Bashkirtseff

Dimanche, 2 août 1874

Orig

# Dimanche, 2 août 1874

Nous allons voir les bonnes gens sortir de l'église. Gericke s'arrête non loin de nous et regarde comme nous, il est misérable, de près il gagne beaucoup, de loin il n'est pas posé, il n'est pas sûr de lui. Je ne le regarde jamais, pas même quand il salue, à vrai dire il m'intéresse médiocrement. Je suis en blanc, je suis un tout petit peu mieux qu'hier, pour un instant seulement.
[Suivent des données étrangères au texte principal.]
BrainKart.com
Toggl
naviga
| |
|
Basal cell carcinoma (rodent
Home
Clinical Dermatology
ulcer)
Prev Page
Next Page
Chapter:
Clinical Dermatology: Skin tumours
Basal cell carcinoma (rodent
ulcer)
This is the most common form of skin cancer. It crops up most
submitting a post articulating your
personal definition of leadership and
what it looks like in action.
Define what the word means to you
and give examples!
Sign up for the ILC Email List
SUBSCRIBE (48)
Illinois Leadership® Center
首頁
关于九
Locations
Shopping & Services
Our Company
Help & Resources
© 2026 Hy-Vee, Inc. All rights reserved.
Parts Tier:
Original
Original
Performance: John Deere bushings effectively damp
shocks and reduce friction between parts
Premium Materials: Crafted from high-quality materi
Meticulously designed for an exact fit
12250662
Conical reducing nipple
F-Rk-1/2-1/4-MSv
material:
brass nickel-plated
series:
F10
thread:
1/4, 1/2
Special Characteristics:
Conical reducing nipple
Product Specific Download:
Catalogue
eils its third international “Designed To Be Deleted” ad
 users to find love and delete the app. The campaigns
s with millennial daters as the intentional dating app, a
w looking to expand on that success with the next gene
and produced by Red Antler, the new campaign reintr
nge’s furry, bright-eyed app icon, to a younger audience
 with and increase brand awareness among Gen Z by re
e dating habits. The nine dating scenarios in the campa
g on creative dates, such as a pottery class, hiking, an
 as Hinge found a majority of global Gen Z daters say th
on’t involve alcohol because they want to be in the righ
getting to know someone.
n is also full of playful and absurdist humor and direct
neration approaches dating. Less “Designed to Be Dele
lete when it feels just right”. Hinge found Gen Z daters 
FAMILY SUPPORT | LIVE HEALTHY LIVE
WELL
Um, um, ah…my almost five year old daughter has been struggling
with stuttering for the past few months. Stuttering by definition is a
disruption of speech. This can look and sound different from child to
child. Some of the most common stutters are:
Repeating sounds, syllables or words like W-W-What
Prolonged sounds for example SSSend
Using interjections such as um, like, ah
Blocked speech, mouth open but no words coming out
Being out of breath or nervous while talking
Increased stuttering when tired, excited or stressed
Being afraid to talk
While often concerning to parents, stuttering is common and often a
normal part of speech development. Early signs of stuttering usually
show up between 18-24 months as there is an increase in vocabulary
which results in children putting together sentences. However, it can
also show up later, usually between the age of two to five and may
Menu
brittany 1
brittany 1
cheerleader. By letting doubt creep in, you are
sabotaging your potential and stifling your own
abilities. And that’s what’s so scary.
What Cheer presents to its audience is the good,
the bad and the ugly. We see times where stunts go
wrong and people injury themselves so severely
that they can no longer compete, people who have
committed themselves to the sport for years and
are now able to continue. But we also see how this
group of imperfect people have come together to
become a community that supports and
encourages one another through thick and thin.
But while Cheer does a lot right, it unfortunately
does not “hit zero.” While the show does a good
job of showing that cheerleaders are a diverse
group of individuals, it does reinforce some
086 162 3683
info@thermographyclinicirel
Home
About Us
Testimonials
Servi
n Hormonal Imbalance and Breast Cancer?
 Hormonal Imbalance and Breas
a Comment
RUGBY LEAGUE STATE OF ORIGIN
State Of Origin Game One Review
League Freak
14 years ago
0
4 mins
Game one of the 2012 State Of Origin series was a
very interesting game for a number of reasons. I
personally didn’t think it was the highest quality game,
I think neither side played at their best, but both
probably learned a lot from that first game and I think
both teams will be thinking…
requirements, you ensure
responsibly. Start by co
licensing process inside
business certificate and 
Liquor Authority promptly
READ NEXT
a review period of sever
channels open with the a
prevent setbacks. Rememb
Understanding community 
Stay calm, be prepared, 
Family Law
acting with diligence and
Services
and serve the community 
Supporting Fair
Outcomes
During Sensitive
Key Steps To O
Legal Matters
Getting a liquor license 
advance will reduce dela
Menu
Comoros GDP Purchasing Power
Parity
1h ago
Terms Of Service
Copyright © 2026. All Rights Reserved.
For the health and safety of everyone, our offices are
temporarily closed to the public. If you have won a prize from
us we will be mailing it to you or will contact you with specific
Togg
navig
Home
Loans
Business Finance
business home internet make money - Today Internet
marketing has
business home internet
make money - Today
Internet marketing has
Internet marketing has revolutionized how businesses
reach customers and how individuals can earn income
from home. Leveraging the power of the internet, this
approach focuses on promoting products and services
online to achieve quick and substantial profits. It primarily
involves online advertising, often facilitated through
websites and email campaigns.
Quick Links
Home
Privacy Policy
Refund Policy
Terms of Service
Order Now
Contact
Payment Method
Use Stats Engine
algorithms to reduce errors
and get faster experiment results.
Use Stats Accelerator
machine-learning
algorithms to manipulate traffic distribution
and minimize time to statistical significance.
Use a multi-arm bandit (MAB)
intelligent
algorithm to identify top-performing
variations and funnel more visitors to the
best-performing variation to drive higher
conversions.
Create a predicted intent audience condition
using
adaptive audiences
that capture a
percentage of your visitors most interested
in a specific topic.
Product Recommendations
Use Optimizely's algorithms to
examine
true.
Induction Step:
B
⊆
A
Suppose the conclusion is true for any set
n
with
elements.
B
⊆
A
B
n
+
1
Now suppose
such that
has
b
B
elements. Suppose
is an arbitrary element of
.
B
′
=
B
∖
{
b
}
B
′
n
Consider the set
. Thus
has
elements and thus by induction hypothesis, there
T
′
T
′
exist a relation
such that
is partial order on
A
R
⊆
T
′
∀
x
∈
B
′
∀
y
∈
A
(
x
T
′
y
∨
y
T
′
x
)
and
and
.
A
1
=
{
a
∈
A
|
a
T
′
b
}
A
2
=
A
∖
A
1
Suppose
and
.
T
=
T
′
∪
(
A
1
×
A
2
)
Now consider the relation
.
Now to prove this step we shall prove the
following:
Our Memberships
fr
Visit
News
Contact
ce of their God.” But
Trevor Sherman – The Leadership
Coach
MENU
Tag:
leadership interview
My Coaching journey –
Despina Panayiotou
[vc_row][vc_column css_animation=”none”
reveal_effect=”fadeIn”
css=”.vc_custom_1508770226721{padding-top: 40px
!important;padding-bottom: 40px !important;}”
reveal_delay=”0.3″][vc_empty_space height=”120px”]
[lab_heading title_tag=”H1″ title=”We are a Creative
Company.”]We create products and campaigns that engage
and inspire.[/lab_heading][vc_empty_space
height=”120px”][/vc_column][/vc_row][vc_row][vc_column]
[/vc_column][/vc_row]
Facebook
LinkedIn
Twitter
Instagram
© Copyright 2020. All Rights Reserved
Maman veut faire une visite à la comtesse Merjeewsky, nous traversons pour cela l'allée des Sept heures, nous ne restons pas longtemps.

À la musique, Wheelwright avec son magnifique lévrier vient nous parler, il court demain.

Je voudrais beaucoup aller à cheval aux courses mais je n'ai avec qui, le cœur a dit au jeune homme de partir, il a une face de pendu aujourd'hui. Nous entrons à Orange lorsque le comte dit :

— Eh bien Mademoiselle, est-ce que je pars aujourd'hui comme je partais pour Bruxelles ?

— Comment partiez-vous à Bruxelles, je ne m'en souviens pas.

— Ah vous ne vous souvenez pas ?

— Non, vraiment ; j'ai la mémoire tellement... vous savez.

Il répétait les paroles après moi. Le dîner était mauvais. Je passe le soir chez moi, et me couche à onze heures, c'est beaucoup mieux.

Je veux m'arranger, je suis si laide.